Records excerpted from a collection
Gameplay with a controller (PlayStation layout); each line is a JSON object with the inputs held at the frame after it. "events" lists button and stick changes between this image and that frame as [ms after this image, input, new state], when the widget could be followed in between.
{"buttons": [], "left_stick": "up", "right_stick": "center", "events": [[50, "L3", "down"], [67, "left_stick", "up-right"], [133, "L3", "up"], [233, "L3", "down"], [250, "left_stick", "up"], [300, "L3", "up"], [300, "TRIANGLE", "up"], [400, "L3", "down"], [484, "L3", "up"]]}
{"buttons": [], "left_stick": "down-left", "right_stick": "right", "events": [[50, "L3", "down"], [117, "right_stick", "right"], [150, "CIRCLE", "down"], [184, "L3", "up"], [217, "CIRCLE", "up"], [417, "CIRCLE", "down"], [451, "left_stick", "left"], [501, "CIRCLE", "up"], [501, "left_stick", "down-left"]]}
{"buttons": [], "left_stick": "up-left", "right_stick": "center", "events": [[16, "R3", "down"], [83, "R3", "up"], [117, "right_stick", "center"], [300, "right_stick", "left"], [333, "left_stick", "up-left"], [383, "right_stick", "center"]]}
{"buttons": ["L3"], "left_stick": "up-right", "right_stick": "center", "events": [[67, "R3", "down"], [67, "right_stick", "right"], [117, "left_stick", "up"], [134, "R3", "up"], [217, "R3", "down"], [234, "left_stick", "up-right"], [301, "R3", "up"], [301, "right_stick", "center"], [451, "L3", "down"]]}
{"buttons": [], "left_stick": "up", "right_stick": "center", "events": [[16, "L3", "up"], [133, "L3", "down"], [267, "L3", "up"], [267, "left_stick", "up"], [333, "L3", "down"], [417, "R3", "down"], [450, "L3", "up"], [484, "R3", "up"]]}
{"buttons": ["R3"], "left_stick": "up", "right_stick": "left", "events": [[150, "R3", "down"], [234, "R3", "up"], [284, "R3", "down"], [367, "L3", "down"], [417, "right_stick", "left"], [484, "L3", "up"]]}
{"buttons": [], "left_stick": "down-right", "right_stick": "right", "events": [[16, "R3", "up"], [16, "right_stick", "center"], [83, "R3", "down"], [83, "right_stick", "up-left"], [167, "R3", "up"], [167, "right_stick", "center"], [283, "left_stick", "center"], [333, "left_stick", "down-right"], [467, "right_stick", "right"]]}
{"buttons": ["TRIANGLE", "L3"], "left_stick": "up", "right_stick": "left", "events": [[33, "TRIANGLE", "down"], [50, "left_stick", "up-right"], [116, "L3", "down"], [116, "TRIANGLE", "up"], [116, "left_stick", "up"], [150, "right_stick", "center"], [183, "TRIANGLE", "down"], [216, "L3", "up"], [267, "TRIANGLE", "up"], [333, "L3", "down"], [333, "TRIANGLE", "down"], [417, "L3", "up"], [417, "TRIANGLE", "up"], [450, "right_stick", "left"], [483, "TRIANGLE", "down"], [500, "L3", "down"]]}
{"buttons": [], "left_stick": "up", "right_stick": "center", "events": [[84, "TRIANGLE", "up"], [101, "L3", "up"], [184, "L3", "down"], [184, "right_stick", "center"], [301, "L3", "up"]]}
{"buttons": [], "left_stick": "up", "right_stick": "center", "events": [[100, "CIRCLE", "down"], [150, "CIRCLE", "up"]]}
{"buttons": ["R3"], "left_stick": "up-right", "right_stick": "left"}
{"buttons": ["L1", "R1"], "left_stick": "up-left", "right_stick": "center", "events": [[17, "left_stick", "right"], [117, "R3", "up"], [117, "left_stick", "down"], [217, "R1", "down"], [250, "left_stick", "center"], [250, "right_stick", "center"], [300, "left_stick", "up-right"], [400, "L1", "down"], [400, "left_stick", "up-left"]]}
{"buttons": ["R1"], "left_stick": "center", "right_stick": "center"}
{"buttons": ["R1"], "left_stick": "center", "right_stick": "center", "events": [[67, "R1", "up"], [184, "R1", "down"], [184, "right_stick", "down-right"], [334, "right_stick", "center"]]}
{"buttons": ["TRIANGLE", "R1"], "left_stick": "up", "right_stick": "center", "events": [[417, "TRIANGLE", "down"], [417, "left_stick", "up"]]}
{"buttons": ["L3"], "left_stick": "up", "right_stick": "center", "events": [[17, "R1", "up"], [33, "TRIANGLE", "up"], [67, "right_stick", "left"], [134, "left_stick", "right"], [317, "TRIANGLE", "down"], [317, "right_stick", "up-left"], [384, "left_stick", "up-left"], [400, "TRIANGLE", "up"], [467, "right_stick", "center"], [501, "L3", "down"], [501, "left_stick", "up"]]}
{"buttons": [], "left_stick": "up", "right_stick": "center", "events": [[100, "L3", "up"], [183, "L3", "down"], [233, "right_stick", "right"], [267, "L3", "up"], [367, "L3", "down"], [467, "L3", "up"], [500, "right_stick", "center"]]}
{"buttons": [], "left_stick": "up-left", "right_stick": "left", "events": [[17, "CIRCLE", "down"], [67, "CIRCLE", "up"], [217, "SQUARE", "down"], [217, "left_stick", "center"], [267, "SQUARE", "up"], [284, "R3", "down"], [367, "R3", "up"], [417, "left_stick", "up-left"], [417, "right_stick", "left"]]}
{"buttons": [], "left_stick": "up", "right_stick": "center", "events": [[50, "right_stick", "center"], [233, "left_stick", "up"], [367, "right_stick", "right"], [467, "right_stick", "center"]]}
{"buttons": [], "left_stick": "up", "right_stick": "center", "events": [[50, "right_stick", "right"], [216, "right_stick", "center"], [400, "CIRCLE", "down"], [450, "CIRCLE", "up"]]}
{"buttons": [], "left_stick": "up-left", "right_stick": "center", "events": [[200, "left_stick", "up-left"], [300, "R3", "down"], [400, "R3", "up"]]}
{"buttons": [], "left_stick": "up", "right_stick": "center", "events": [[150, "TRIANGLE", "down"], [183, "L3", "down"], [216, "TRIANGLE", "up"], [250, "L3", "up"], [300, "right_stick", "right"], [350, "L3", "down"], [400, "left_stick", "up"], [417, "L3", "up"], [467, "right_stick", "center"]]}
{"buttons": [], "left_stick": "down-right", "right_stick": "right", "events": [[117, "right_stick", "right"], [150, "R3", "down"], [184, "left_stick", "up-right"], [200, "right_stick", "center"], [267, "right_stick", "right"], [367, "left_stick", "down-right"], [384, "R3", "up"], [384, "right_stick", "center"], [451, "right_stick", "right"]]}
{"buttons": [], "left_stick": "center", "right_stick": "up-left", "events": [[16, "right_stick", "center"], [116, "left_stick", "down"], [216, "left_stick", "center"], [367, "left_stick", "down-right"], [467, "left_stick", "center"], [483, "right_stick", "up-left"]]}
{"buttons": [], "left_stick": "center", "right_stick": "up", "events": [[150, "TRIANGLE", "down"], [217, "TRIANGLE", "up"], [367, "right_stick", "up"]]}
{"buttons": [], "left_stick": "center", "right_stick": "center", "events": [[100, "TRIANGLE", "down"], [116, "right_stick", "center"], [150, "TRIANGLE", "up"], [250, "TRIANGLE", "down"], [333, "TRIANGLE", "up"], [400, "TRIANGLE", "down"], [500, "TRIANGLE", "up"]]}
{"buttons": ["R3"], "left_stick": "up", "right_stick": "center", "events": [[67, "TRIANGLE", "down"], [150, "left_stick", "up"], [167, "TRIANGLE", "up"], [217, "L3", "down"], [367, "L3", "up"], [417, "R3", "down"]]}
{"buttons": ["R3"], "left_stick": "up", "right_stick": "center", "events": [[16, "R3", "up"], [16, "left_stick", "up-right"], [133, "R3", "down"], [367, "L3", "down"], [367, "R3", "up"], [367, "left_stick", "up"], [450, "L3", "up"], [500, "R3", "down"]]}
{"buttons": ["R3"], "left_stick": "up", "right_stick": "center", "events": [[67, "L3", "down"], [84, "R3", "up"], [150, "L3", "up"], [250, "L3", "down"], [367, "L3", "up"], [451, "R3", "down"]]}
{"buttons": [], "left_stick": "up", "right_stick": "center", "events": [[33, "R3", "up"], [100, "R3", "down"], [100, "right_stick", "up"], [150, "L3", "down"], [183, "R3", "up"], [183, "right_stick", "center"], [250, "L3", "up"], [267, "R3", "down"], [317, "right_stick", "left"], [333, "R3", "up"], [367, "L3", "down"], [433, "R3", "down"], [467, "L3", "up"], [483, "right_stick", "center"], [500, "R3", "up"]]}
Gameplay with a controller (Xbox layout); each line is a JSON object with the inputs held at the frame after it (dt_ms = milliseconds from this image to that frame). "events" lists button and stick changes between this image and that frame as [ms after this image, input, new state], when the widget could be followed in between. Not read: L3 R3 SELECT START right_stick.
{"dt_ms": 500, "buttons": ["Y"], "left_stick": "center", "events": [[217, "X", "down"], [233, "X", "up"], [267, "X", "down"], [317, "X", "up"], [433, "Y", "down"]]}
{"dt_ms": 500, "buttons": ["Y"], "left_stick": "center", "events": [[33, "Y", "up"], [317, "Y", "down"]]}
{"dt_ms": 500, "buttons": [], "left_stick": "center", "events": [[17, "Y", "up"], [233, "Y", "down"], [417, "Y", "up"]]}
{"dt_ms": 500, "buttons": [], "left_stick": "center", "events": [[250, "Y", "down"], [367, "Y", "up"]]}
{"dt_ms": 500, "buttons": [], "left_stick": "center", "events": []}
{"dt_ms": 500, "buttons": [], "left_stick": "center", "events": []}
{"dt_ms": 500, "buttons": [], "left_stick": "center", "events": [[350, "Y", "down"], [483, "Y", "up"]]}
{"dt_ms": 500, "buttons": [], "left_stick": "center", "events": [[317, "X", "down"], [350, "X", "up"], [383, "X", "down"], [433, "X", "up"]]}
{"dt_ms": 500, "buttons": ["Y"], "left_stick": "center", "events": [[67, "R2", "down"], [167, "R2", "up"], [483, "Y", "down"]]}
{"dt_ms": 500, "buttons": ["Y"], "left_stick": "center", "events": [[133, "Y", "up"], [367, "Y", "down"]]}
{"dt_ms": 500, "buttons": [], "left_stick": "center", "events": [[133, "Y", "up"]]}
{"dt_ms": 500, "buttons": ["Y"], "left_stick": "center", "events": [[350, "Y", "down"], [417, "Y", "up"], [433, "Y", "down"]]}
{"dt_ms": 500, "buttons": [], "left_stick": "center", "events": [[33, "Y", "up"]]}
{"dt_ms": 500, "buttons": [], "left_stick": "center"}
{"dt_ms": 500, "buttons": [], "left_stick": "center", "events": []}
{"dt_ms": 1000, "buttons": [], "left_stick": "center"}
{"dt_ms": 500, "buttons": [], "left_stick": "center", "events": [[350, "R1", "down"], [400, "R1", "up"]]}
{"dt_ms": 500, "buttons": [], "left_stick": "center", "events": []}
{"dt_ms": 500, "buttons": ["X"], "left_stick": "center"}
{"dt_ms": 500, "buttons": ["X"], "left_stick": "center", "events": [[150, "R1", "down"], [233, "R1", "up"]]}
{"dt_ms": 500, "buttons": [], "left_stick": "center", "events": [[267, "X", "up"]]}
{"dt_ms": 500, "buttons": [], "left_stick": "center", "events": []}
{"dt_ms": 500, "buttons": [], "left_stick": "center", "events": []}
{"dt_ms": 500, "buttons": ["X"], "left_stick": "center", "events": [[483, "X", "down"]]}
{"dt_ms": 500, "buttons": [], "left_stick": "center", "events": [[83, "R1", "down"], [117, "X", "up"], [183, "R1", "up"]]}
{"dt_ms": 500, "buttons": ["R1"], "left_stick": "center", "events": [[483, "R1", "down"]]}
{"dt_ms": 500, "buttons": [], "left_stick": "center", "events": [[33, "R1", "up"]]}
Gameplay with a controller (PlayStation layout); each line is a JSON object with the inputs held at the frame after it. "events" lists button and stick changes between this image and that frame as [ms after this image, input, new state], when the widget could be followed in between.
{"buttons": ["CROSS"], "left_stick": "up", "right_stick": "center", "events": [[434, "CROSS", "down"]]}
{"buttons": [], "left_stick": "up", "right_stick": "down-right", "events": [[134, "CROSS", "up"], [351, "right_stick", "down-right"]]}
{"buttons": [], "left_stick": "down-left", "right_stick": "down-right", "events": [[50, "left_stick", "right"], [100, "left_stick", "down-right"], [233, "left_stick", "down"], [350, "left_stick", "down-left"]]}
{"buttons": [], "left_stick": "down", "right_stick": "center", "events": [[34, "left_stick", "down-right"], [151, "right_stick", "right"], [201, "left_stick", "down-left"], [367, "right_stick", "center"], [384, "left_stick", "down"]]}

**About this task**
Go through the records line by line, and copy each line that holds the string "CROSS".

**Result of the task**
{"buttons": ["CROSS"], "left_stick": "up", "right_stick": "center", "events": [[434, "CROSS", "down"]]}
{"buttons": [], "left_stick": "up", "right_stick": "down-right", "events": [[134, "CROSS", "up"], [351, "right_stick", "down-right"]]}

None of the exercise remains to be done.